Cabe esclarecer que entendemos gênero, sexualidade, raça, classe e deficiência como marcadores sociais que interseccionam em determinados corpos desigualdades, opressões e violências, vinculadas a matrizes de dominação estruturais em nossa sociedade (Akotirene, 2019; Collins, 2019). No entanto, nos artigos não se fazem presentes reflexões sobre estas marcas sociais que constituem os corpos e a vida dos(as) estudantes investigados(as). Há artigos em que a informação oferecida é somente a de sexo biológico. Encontramos estudos que sinalizam em seus resultados a existência da diferença na posição de meninas e meninos quando nomeados(as) como vítimas ou agressores(as), sobretudo em artigos que estudam o bullying. Todavia, são escassas análises que incluem o campo teórico dos estudos de gênero, sobre o qual a psicologia brasileira tem produzido significativas contribuições. Não é possível identificar também se há estudantes com deficiência, se são brancos(as), negros(as) ou indígenas, e a classe social destes(as). O artigo de Oliveira e Martins (2007), no entanto, reflete sobre a díade violência-escola situando a correlação entre uma sociedade desigual, sexista, adultocêntrica, classista e as violências que ocorrem nas escolas, bem como aquelas perpetradas pela própria instituição e pelo Estado contra docentes, estudantes e suas famílias.

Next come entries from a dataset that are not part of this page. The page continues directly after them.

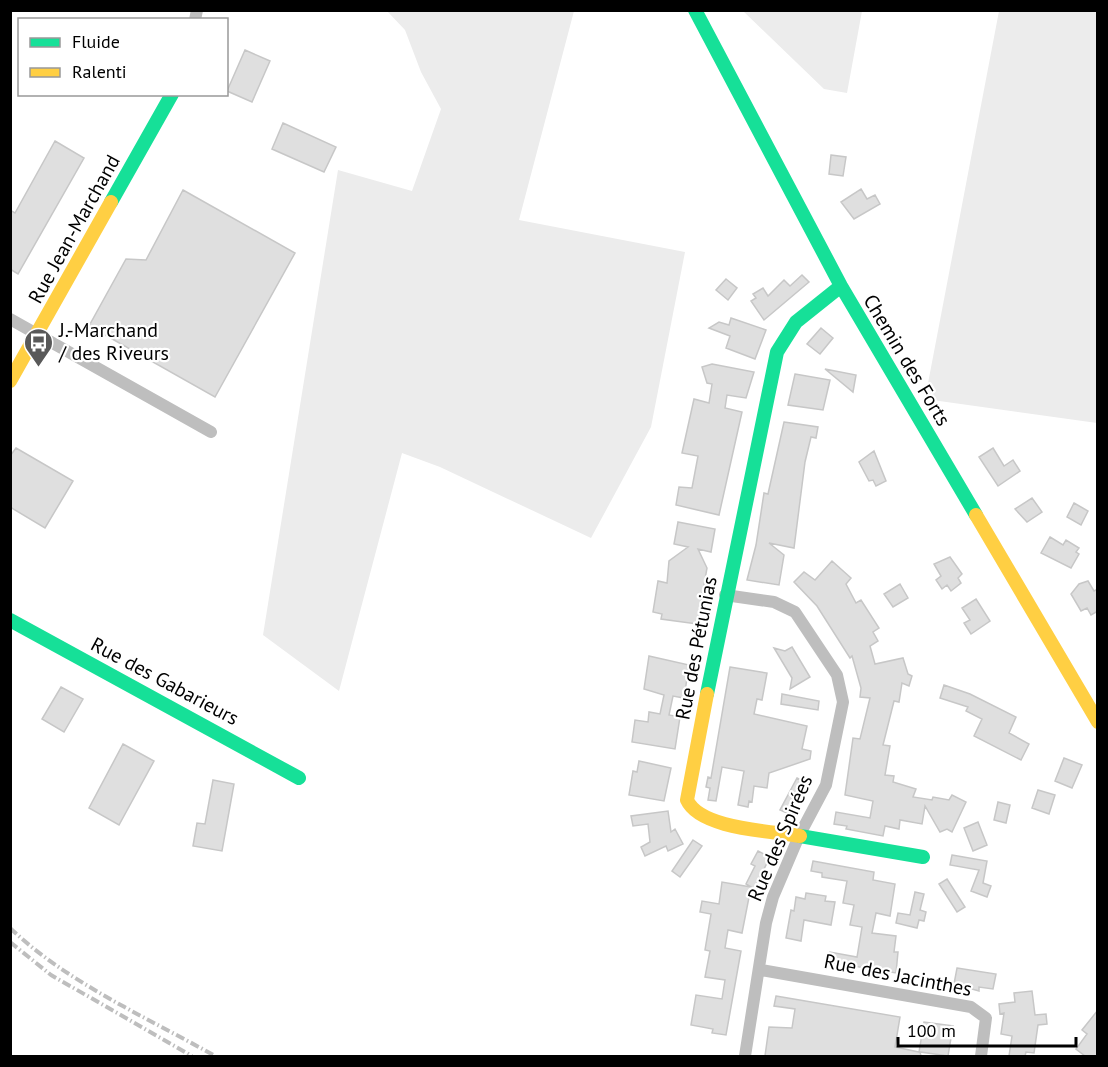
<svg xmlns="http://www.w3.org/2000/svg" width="1108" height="1067" viewBox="0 0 1108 1067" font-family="'PT Sans',sans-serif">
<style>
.green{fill:#ececec}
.building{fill:#dfdfdf;stroke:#c7c7c7;stroke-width:1.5}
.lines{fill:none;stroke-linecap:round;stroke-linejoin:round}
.street{stroke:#bebebe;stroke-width:12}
.fast{stroke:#16e098;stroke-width:14}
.slow{stroke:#ffcf43;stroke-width:14}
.rail{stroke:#bebebe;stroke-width:4;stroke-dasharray:9 3 1.5 3;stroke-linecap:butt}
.labels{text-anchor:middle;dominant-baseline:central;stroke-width:4.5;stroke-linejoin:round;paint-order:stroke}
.street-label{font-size:20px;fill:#000;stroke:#fff}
.poi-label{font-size:20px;fill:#000;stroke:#fff;text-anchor:start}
</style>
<rect width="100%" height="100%" fill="#fff"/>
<path class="green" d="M387,11h187l-55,209 166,32 -34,175 -60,111 -151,-71 -38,-14 -63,238 -76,-56 75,-465 74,21 29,-82 -20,-37 -16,-42z
M743,11h119l-15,82 -23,-4z
M999,11h98v412l-172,-24z"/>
<path class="building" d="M245,50l25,11 -18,41 -25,-11z
M283,123l53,24 -12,25 -52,-23z
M55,141l29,17 -66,116 -8,-5v-59l5,3z
M831,155l15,2 -3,19 -14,-2z
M861,189l6,10 8,-4 5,9 -26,15 -13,-17z
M183,190l112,63 -80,144 -126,-71 37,-67 20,1z
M802,275l7,7 -45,38 -13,-19 5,-3 -3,-4 10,-6 5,8 16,-16 6,6z
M726,279l11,9 -9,12 -12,-10z
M731,318l35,12 -11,29 -29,-11 4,-12 -21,-8 10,-6 10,3z
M821,328l12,10 -13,16 -13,-10z
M712,364l42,8 -8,26 -19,-3 -2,13 17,4 -23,103 -43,-10 3,-18 13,1 6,-32 -16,-3 12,-54 15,4 3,-19 -5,-1 -5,-16z
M825,369l31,6 -3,17z
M795,374l35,6 -7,30 -35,-5z
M784,422l34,5 -2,11 -5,-1 -6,25 -11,86 -25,-5 15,12 -5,30 -32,-5 9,-35 8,-52 4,1z
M16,448l57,33 -28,47 -35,-21v-51z
M993,448l11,18 9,-6 7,11 -22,15 -19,-29z
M874,451l12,30 -10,5 -3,-6 -4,1 -10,-19z
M1032,498l10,14 -15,10 -12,-13z
M1074,503l14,8 -7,14 -14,-8z
M678,522l37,7 -4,23 -13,-3 9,19 -10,56 -36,-5 1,-5 -9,-2 5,-31 9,2 2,-22 19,-14 -14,-3z
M1050,537l13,8 3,-5 13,8 -3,4 3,2 -8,14 -30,-15z
M950,557l12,17 -4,4 3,5 -10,8 -4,-6 -5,4 -6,-9 5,-4 -7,-12z
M832,561l19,17 -5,6 10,19 5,-3 18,28 -6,4 5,9 -8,5 5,18 28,-6 5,16 4,2 -3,10 -7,-3 -3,19 -5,-1 -11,44 7,1 -5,29 9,1 -1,6 23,7 -3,8 19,3 1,-3 16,3 3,-5 14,7 -14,30 -5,-3 -7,3 -15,-26 -3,18 -22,-4 -1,9 -14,-3 -2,10 -37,-7 1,-3 -13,-2 2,-12 34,6 3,-17 -28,-6 8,-57 7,1 10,-41 -10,-1 1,-9 -9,-32 -2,2 -33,-52 -23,-24 10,-10 11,8z
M1088,581l6,10 4,-2v22l-7,4 -4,-7 -6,3 -10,-17 8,-10z
M900,584l8,14 -15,9 -9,-13z
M976,599l14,22 -19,13 -7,-11 6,-3 -8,-12z
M792,647l18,30 -20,12 2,-11 -18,-30 11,3z
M649,656l40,9 -5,33 -11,-2 -4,19 11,2 -5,32 -43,-7 3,-22 13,2 1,-10 11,2 4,-19 -20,-6z
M730,667l37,6 -5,27 -5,-1 -3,15 53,12 -5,23 9,2 -1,8 -41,14 -2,15 -13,-2 -2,16 -3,-1 -1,6 -10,-2 6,-34 -22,-4 -6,34 -8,-1 2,-12 -4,-1 2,-10 3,1z
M944,685l26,9 46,23 -7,16 20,11 -8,16 -47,-24 8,-17 -16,-8 2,-4 -28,-9z
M61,687l22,12 -19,33 -22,-13z
M782,694l37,7 -1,9 -37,-6z
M123,744l31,17 -35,64 -30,-17z
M1064,758l18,7 -10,23 -17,-7z
M639,761l32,7 -7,33 -35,-6 4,-24 4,1z
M797,778l8,4 -16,32 -9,-4z
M213,780l21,4 -12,67 -29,-5 4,-23 8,1z
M1038,790l17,5 -6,19 -17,-6z
M998,802l12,3 -4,18 -12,-3z
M668,811l3,21 4,-3 8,15 -15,7 -2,-5 -21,10 -4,-9 9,-5 -2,-18 -15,2 -2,-10z
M978,822l9,23 -14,6 -9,-23z
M693,840l9,6 -22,31 -8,-6z
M758,851l12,6 -16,32 -3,-2 -9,46 -14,-3 -3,18 16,3 -15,84 -14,-2 1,-4 -22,-4 5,-30 26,4 3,-19 -20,-3 5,-26 -5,-1 6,-36 -11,-2 2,-11 17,3 3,-22 29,5 -5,-3 9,-18 -4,-2z
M952,855l35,6 -4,22 8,3 -4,11 -16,-6 8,-21 -29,-5z
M813,861l61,11 -1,8 22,4 -5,32 -14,-3 -4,20 24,3 -2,16h4l-2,21 -68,-11 2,-10 27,5 5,-30 -12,-2 4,-20 -11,-2 4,-22 -25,-4v-4l-11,-2z
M947,879l18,28 -8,5 -18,-28z
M915,892l9,2 -4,16 6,2 -2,9 -5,-1 -2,8 -21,-5 2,-10 12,2z
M806,893l20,3 -1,5 10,1 -4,23 -27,-5 -3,21 -15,-3 5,-28 3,1 2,-14 9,2z
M957,968l39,6 -3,15 -14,-2v4l-25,-7z
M1032,991l3,24 11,-1 1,10 -9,1 -4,28 -8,-1 -1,4h-16l3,-20 -11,-2 3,-21 -4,1 -1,-10 16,-2 -1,-9z
M776,996l124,21 -5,30 24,5 5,-30 29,4 -5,30 -28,-4 1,4h-156l4,-29 23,1 3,-19 -21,-3z
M1098,1010v46h-13l-9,-7 11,-15 -5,-4z"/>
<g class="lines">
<path class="street" d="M195,20l2,-10
M10,319l201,113
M725,595l49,7 21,10 42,63 6,27 -17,83 -27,51 -26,61 -7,26 -21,133
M761,970l210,37 15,11 -5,38"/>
<path class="fast" d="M695,10l146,276 135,229
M111,202l61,-108
M10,620l289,158
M707,694l70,-342 19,-30 45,-36
M800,836l123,21"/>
<path class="slow" d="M10,381l101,-179
M976,515l122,207
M707,694l-20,106c13,29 84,31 113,36"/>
<path class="rail" d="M10,928c58,55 136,89 205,128
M10,942l41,33 141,81"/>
</g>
<defs>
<symbol id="bus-pin" viewBox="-11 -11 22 30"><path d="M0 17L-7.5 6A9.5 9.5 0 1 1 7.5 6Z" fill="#595959" stroke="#fff"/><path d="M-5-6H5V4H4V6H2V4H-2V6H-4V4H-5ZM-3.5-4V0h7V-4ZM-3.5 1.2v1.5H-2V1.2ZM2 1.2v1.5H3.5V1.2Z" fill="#fff"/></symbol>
</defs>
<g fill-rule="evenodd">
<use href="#bus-pin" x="22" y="326" width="33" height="45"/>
</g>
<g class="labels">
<g class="street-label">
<text transform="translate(74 229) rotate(-61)">Rue Jean-Marchand</text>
<text transform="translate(907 360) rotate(59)">Chemin des Forts</text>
<text transform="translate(696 648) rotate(-79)">Rue des Pétunias</text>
<text transform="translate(165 681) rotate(28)">Rue des Gabarieurs</text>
<text transform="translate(780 838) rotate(-67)">Rue des Spirées</text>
<text transform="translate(898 975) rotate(11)">Rue des Jacinthes</text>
</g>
<g class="poi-label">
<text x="59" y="330">J.-Marchand<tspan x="59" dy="23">/ des Riveurs</tspan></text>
</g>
</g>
<rect width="1108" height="1067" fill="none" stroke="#000000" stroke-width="24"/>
<rect x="18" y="18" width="210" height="78" fill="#ffffff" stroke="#999999" stroke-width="1.5"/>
<rect x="30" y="38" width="30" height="9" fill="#16e098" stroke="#999999" stroke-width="1.5"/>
<text x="72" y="48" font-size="18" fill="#000000">Fluide</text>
<rect x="30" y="68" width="30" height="9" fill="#ffcf43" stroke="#999999" stroke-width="1.5"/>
<text x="72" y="78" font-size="18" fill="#000000">Ralenti</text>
<path d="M898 1037v9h178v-9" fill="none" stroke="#000000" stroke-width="3"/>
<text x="907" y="1037" font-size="18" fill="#000000" stroke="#ffffff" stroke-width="4.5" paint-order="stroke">100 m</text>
</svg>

Decorre da ausência destas discussões no processo de produção de conhecimento sobre violência e escola a pressuposição de um sujeito universal como referencial de humano para a humanidade, o sujeito da norma. Compreendemos que esta perspectiva efetua uma posição política de neutralidade que naturaliza a ideia de um sujeito padrão e descreve o problema da violência entre estudantes dando centralidade para o que acontece do muro da escola para dentro, em detrimento das condições educacionais e sociais constituidoras da sociedade. A presença deste viés, mesmo não sendo uníssono, revela que o estado do conhecimento em psicologia sobre violência e escola possui aderências a um tipo de “pesquisa acadêmica brasileira que, ao negar-se a problematizar ou ao menos considerar esses componentes da subjetividade, acabam por reforçar e perpetuar visões heteronormativas e eurocêntricas, que engendram perspectivas racistas, homofóbicas e excludentes” (UFMG et al., 2018, p. 72).
Em relação aos instrumentos e técnicas utilizadas nas pesquisas de campo, prevalece em 40,6% dos estudos a utilização de questionários com questões fechadas e instrumentos psicométricos, como escalas e inventários. Em 34,4% há a utilização de entrevista semiestruturada ou questionário com questões abertas e fechadas. Somente duas pesquisas utilizaram entrevistas abertas, duas trabalharam com oficinas com estudantes e outras quatro com a técnica do grupo focal. Combinado a estes procedimentos metodológicos, seis estudos utilizaram a observação participante com registro em diário de campo.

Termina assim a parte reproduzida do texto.